* Bounding box coordinate data
··········

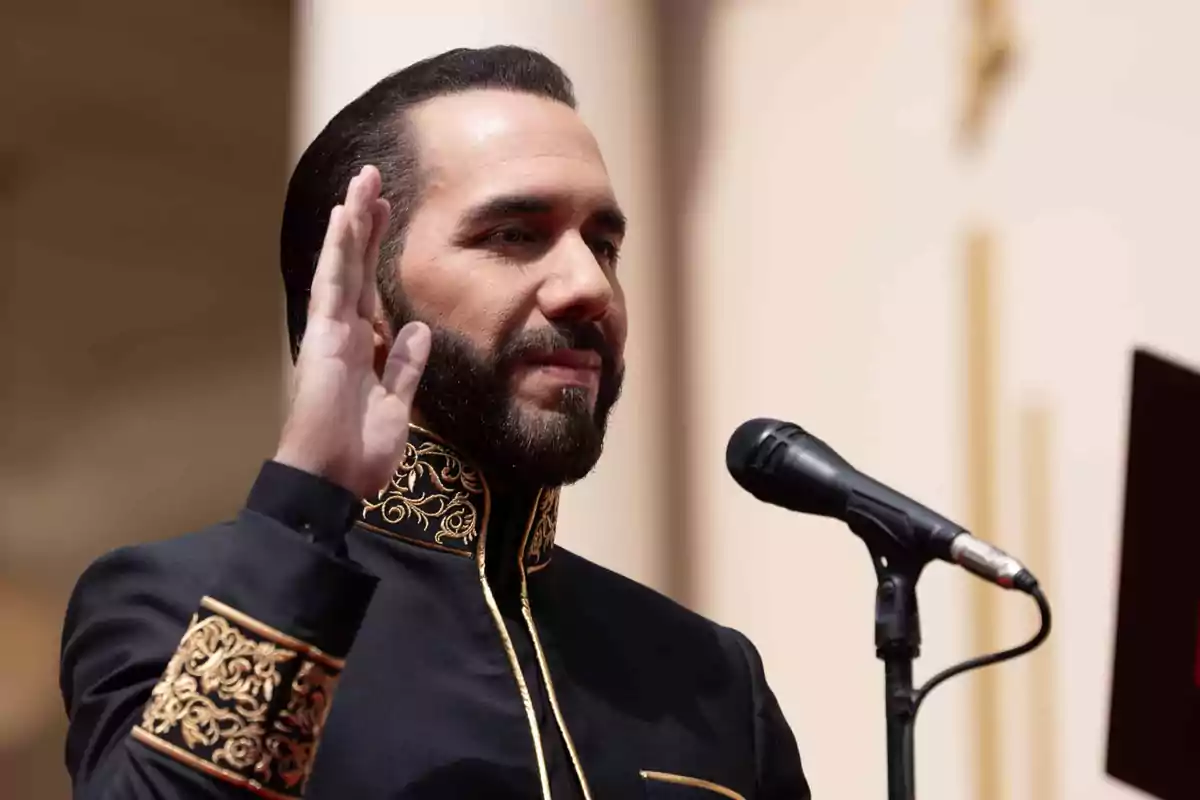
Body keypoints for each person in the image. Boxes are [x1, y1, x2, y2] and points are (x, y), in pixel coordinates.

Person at [59, 46, 811, 800]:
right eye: (515, 234)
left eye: (604, 245)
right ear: (365, 294)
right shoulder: (177, 602)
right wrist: (307, 498)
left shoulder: (708, 674)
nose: (590, 286)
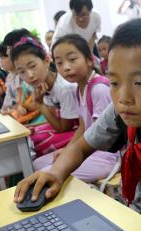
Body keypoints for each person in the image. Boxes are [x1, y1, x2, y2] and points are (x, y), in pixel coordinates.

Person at [14, 18, 141, 221]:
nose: (123, 98)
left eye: (139, 82)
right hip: (130, 210)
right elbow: (80, 148)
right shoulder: (119, 113)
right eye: (114, 82)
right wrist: (57, 174)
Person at [32, 34, 118, 183]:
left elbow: (102, 136)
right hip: (89, 150)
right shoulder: (78, 90)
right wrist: (68, 150)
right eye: (59, 63)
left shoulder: (99, 89)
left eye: (72, 60)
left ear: (90, 60)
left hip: (106, 156)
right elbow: (83, 128)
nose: (66, 67)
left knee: (47, 174)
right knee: (38, 163)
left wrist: (71, 155)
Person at [11, 37, 78, 156]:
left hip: (79, 132)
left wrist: (40, 105)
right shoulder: (41, 84)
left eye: (32, 66)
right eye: (22, 72)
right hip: (66, 128)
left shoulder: (64, 89)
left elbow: (63, 128)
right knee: (30, 136)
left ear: (46, 60)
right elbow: (54, 121)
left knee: (34, 144)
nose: (29, 75)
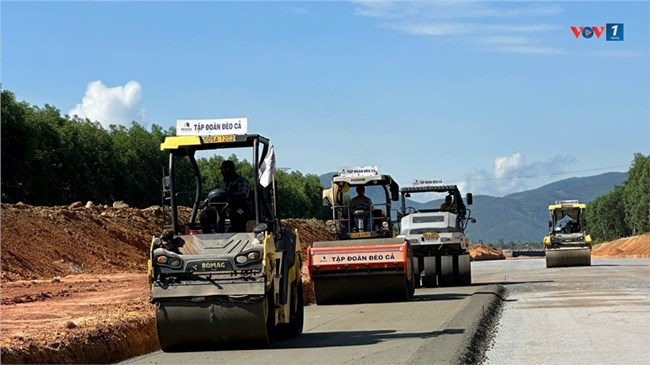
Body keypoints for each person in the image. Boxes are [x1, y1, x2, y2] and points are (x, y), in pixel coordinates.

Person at [200, 160, 251, 233]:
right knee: (204, 215)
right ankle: (207, 235)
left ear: (233, 169)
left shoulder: (241, 181)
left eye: (227, 169)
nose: (224, 171)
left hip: (238, 207)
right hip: (221, 207)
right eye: (222, 169)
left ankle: (234, 234)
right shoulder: (224, 183)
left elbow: (244, 194)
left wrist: (228, 196)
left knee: (236, 216)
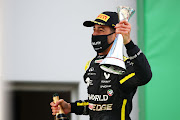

··········

Each line of the data above must be reproduced as written. Skip the pictures.

Body keypoints for each person in the image. Boxes are [x1, y1, x2, y2] and points are (x, y), in pixel coordinates.

Person at [59, 46, 811, 800]:
right eye: (515, 234)
left eye: (604, 245)
right ear: (365, 294)
right shoulder: (177, 602)
right wrist: (307, 498)
left shoulder: (708, 674)
nose: (590, 286)
Body keypoints for each person in the image. Boxes are [x1, y1, x2, y2] and points are (x, y), in pixel coordinates.

Person at [14, 18, 141, 221]:
nose: (123, 98)
left eye: (139, 82)
right hip: (130, 210)
right elbow: (80, 148)
right shoulder: (119, 113)
right eye: (114, 82)
right wrist: (57, 174)
Person at [32, 34, 118, 183]:
left elbow: (102, 136)
right hip: (89, 150)
right shoulder: (78, 90)
right wrist: (68, 150)
right eye: (59, 63)
left shoulder: (99, 89)
left eye: (72, 60)
left ear: (90, 60)
left hip: (106, 156)
right elbow: (83, 128)
nose: (66, 67)
left knee: (47, 174)
right knee: (38, 163)
left wrist: (71, 155)
Person at [11, 37, 78, 156]:
left hip: (79, 132)
left wrist: (40, 105)
right shoulder: (41, 84)
left eye: (32, 66)
right eye: (22, 72)
right hip: (66, 128)
left shoulder: (64, 89)
left elbow: (63, 128)
right knee: (30, 136)
left ear: (46, 60)
right elbow: (54, 121)
left knee: (34, 144)
nose: (29, 75)
Body keypoints for each person in the image. Boxes are [x1, y1, x2, y2] and points are (x, y), in pixel coordinates.

Person at [200, 160, 251, 233]:
right knee: (204, 215)
right ankle: (207, 235)
left ear: (233, 169)
left shoulder: (241, 181)
left eye: (227, 169)
nose: (224, 171)
left hip: (238, 207)
right hip: (221, 207)
right eye: (222, 169)
left ankle: (234, 234)
right shoulder: (224, 183)
left elbow: (244, 194)
left wrist: (228, 196)
left knee: (236, 216)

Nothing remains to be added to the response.